It’s funny how it can make a lot of difference.
Before getting sick, there were two words that people would generally use to describe me: powerful and confident. That of course trickled into my dancing.
From my very early days at my first studio, I had decided that I was going to be a dancer and if I was going to be a dancer I had to project an image of a dancer and KNOW I was a dancer, even if others might not think so.
As my dancing began to grow and develop and I felt more and more sure of my steps, I started to challenge myself to step outside my comfort zone, but to also make sure that I put everything I had into every.single.step.
I went to my first competition having absolutely no idea what to expect, but I knew I would step on that floor and would give everything I had to do my best, no matter how anyone else danced.
I was always the bigger girl on the floor, but I never let that bother me. I knew my weight and fitness was something I was actively working on myself, and that despite how I might look I had done the training to bring everything I could to the floor. I knew that even though I was overweight, I would be able to give everything I had from the first step to the last.

==============================

WHAT TO WORK ON:
Answer these questions about the text on dancing:
(a) Which two words did people generally use to describe the writer before getting sick?
(b) How much did the writer know about what to expect at the first competition?
(c) How did the writer always stand out from the others on the floor?
The items after this have nothing to do with the text.

Recorded data
==============================

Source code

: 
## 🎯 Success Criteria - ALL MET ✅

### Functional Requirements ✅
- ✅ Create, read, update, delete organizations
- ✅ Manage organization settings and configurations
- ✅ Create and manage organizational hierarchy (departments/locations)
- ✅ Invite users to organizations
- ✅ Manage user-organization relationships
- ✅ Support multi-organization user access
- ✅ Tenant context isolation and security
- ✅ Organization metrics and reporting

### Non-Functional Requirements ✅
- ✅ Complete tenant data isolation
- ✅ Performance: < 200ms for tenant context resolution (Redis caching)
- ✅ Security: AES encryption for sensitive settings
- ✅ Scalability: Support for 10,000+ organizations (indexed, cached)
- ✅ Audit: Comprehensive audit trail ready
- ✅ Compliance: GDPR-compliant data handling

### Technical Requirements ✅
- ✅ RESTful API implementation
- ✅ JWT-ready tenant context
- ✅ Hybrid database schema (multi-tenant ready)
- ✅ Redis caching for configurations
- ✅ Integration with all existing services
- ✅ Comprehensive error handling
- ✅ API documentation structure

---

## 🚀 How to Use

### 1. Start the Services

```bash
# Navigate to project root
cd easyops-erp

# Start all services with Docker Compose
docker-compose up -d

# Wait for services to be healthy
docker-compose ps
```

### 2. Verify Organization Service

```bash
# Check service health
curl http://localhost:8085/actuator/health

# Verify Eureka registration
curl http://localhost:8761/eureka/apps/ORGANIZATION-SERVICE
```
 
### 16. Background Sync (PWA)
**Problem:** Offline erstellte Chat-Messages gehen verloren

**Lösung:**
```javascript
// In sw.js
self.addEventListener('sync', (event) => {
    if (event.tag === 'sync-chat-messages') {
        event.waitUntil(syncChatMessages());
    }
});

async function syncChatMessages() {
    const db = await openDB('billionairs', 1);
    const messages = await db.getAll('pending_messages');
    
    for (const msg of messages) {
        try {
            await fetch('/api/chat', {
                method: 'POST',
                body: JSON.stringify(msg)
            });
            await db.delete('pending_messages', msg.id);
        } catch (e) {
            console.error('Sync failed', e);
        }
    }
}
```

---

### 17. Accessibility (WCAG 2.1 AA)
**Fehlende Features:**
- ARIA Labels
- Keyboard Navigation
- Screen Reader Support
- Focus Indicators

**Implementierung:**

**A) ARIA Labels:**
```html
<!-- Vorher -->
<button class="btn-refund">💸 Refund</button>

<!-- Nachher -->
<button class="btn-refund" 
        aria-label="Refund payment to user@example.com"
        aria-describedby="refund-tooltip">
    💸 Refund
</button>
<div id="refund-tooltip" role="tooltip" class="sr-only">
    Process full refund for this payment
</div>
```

==============================

ANSWER AREA:
(a) Powerful and confident.
(b) Absolutely nothing.
(c) The writer was always the bigger girl on the floor.